Perhaps this seems too optimistic. There were many false discoveries at the M&S, and in the announcement of the results, chief executive Stuart Machin warned of a “looming storm” caused by inflation.

But I’m still going to give the company some money, as Machin emphasizes that M&S ​​caters to a more “affluent demographic” that is older and less affected by higher mortgage rates. He also believes that startup costs could lead to attrition among competitors.

Ian Black is an investment fund manager at Temple Bar and co-manager of Redwheel UK Value & Income funds, both of which own M&S. His confidence is based on a strong balance sheet and investment in an “omnichannel” offering (in-store and online).

He says: “The food business has always been a strong point, but it has improved a lot in recent years. M&S food continues to capture market share with Aldi and Lidl.

High street stalwart: M&S caters to a more

High street stalwart: M&S caters to a more “affluent demographic” that is older and less affected by higher mortgage rates.

“About 40 percent of Marks clothing is sold online, and the retailer still holds a huge stake in key apparel market segments.”

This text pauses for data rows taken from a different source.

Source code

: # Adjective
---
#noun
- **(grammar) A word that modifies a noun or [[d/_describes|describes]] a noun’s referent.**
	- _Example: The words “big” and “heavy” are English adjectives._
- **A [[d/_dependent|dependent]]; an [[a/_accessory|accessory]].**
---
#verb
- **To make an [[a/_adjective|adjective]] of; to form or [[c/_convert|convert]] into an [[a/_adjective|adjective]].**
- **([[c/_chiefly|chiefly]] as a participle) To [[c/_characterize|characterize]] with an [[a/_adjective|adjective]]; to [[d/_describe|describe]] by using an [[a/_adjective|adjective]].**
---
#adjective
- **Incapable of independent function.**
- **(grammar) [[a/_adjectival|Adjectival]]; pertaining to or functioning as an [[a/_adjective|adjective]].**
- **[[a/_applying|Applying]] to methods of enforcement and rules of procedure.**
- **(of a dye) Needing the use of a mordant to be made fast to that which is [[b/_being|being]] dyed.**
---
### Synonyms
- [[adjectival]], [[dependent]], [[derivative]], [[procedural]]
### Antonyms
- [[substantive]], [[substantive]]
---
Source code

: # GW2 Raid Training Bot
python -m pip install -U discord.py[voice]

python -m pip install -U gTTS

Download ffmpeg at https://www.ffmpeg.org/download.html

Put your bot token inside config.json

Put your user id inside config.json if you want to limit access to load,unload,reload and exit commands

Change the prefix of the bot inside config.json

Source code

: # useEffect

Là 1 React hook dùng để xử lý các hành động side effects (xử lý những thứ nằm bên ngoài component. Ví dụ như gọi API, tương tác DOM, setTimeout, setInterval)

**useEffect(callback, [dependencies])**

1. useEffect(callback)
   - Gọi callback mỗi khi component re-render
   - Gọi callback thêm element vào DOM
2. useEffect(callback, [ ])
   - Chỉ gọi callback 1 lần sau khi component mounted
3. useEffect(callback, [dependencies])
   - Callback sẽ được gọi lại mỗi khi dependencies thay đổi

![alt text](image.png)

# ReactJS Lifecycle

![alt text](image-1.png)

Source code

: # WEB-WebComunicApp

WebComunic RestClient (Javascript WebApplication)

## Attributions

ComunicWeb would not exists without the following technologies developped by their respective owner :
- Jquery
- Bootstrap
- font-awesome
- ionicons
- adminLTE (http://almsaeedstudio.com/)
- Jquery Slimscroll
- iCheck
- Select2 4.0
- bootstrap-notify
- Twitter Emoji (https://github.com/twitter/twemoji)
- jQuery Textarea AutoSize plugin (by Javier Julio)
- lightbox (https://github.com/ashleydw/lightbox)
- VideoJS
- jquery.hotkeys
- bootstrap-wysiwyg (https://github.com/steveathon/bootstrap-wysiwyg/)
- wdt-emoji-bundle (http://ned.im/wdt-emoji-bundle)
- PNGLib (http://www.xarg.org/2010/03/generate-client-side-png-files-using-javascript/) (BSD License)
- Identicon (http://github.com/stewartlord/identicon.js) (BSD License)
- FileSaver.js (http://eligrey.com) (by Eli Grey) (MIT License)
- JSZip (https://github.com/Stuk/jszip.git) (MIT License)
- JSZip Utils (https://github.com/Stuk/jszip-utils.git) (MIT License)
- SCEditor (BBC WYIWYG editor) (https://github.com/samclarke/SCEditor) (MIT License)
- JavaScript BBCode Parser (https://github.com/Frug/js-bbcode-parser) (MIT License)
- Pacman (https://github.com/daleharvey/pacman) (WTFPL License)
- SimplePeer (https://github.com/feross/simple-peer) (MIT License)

For example, M&S sells 35.6% of bras — model Rosie Huntington-Whiteley has been the face of the retailer’s underwear collection for more than a decade — and 21% of men’s sleepwear.

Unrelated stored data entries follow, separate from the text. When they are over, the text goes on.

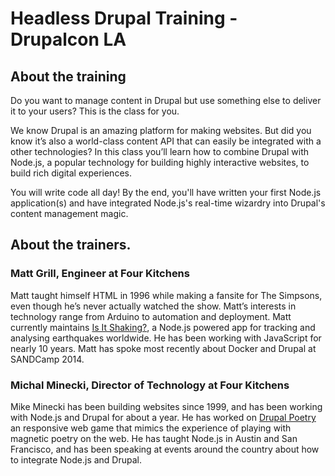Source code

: # Headless Drupal Training - Drupalcon LA

## About the training

Do you want to manage content in Drupal but use something else to deliver it to your users? This is the class for you.

We know Drupal is an amazing platform for making websites. But did you know it’s also a world-class content API that can easily be integrated with a other technologies? In this class you’ll learn how to combine Drupal with Node.js, a popular technology for building highly interactive websites, to build rich digital experiences.

You will write code all day! By the end, you'll have written your first Node.js application(s) and have integrated Node.js's real-time wizardry into Drupal's content management magic.

## About the trainers.

### Matt Grill, Engineer at Four Kitchens

Matt taught himself HTML in 1996 while making a fansite for The Simpsons, even though he’s never actually watched the show. Matt’s interests in technology range from Arduino to automation and deployment. Matt currently maintains [Is It Shaking?](http://isitshaking.com/), a Node.js powered app for tracking and analysing earthquakes worldwide. He has been working with JavaScript for nearly 10 years. Matt has spoke most recently about Docker and Drupal at SANDCamp 2014.

### Michal Minecki, Director of Technology at Four Kitchens

Mike Minecki has been building websites since 1999, and has been working with Node.js and Drupal for about a year. He has worked on [Drupal Poetry](http://drupalpoetry.com/) an responsive web game that mimics the experience of playing with magnetic poetry on the web. He has taught Node.js in Austin and San Francisco, and has been speaking at events around the country about how to integrate Node.js and Drupal.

Even those who are more optimistic about the retailer’s ability to reinvent itself should be aware of the challenges.

If Machin and other managers achieve their goals, there will be fewer stores, but they will get better.

Jonathan De Mello of retail consultancy JDM says the restructuring is the right move, but highlights the difficulties stemming from local objections to store closures that are seen as hurting home prices.

This week M&S defended its controversial plans to redevelop the Marble Arch store on London’s Oxford Street, saying it is Britain’s most famous High Street.

It’s a legitimate statement, but it could further anger those who are at risk of losing a store in their city.

Machin spoke of his particular determination to maximize the potential of the loss-making joint venture with Ocado.

Another goal is to get customers who love M&S treats like Percy Pig confections and in-store grilled lunches to shop for weekly big-basket groceries, who also buy groceries for their kids.

This seems like a reasonable aspiration. But De Mello points out the discrepancy between the Gastropub range and other M&S delicacies and clothing. He says: “How do they lure food fans into clothes? Maybe more collaborations with designers like H&M.”

I will look forward to this kind of innovation in my new role as a client and a concerned shareholder. Failure is inevitable. But I hope my faith will be rewarded.